As I've always said, when you're too busy to write, use someone else's words. The current issue of the Columbia Journalism Review contains an article examining the newsroom "revolution" at the Dallas Morning News (it's not yet online).

In response to the piece, James Moroney, the paper's publisher, memoed the staff with the "five principles of the revolution," which he called "the remedies we need to get us from where we are to where we need to be." They are worth remembering:

 Be intensely customer focused. (We had become too inwardly
focused and forgotten that we are serving our readers and advertisers, not the other way around.)

 Sense of Urgency. (We began to believe we were the only game
in town. We could take our time to act and to react. We can't. The
competition is at the gate.)

 Be Inclusive. (We lost our focus on the development of a diverse workplace. We must understand we can only truly serve our diverse
group of readers by reflecting that diversity among our own employee
population.)

 Carry Two Buckets. (We had become too specialized. We developed a "that's not my job" attitude. There are too many empty hands
around. If you have one, either pick up another bucket or use it to turn
the handle on the exit door.)

 Welcome Constructive Criticism. (We became too arrogant, especially in management. We thought we knew it all or knew it best.
Non-management employees and mid-level management weren't encouraged and rewarded for speaking up. Instead they were ignored or worse, punished. It's way past time for everyone to be able to be heard.)

Newsroom cynics are likely to dismiss these concepts as empty management-speak, but they are shortcuts that acknowledge the weakness of our journalistic institutions and offer ways to overcome them.

Here is another way of looking at them:

 Serving readers means doing journalism for the public good, being the watchdog. Serving advertisers means providing value in exchange for their money, which pays our salaries.

 Time is running out on relevancy. Urgency is a necessity, not a luxury. The conversation of news is faster and more compresses than ever. For a newspaper to participate -- and to do so with crediblity and depth -- it must be nimble and assertive.

 Diversity is good. Does this even need to be explained anymore? The world is diverse. America is diverse. Newspapers aren't. Who wants to read anything that doesn't reflect the world in which they live?
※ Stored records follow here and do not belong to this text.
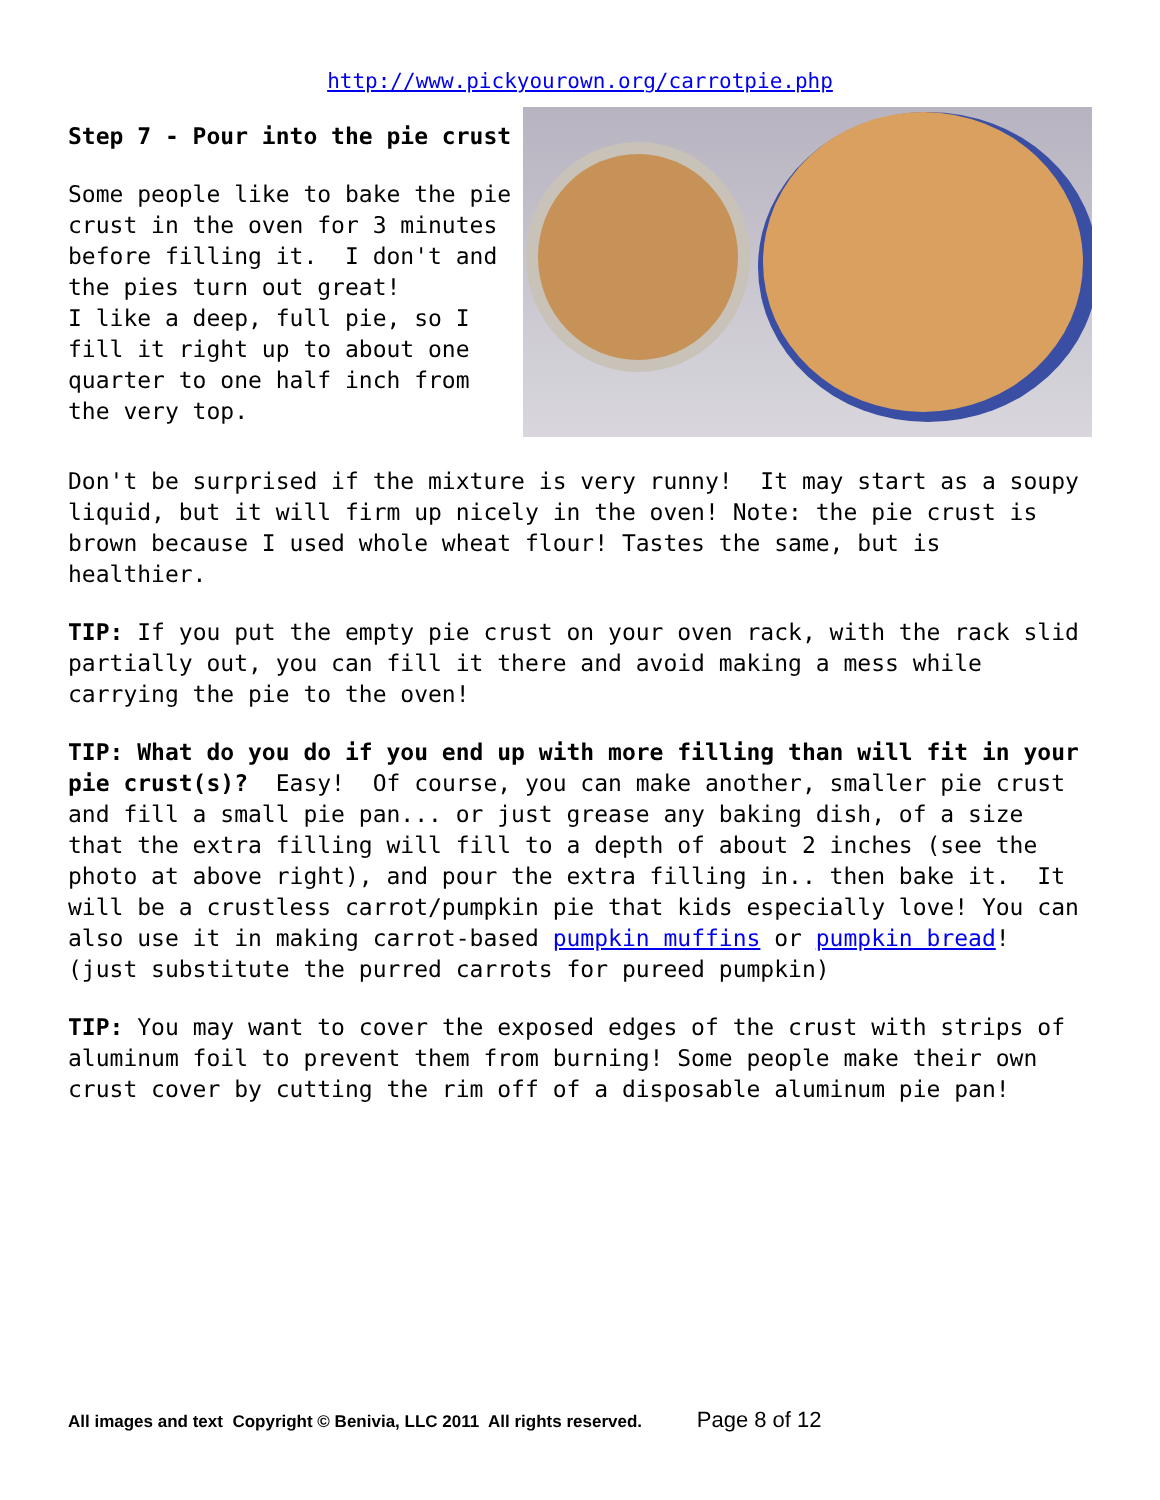http://www.pickyourown.org/carrotpie.php
Step 7 - Pour into the pie crust
Some people like to bake the pie crust in the oven for 3 minutes before filling it. I don't and the pies turn out great!
I like a deep, full pie, so I fill it right up to about one quarter to one half inch from the very top.
Don't be surprised if the mixture is very runny! It may start as a soupy liquid, but it will firm up nicely in the oven! Note: the pie crust is brown because I used whole wheat flour! Tastes the same, but is healthier.
TIP: If you put the empty pie crust on your oven rack, with the rack slid partially out, you can fill it there and avoid making a mess while carrying the pie to the oven!
TIP: What do you do if you end up with more filling than will fit in your pie crust(s)? Easy! Of course, you can make another, smaller pie crust and fill a small pie pan... or just grease any baking dish, of a size that the extra filling will fill to a depth of about 2 inches (see the photo at above right), and pour the extra filling in.. then bake it. It will be a crustless carrot/pumpkin pie that kids especially love! You can also use it in making carrot-based pumpkin muffins or pumpkin bread! (just substitute the purred carrots for pureed pumpkin)
TIP: You may want to cover the exposed edges of the crust with strips of aluminum foil to prevent them from burning! Some people make their own crust cover by cutting the rim off of a disposable aluminum pie pan!
All images and text Copyright © Benivia, LLC 2011 All rights reserved. Page 8 of 12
 Learning is also good. The one-person, one-job model of newspaper journalism is obsolete, made so by the capabilities of technology and the demands of a media market in which flexible, responsive organizations triumph over calcified, hierarchical organizations. Start with the Learning Newsroom.

 Change begins at the edges but takes hold in the middle. Train, develop and empower front-line editors. Enable them -- through coaching, support and guidance -- to implement the vision for the newspaper. The Readership Institute's latest newsroom survey concludes that newspaper's with an ability to innovate have engaged and enthusiastic mid-level editors.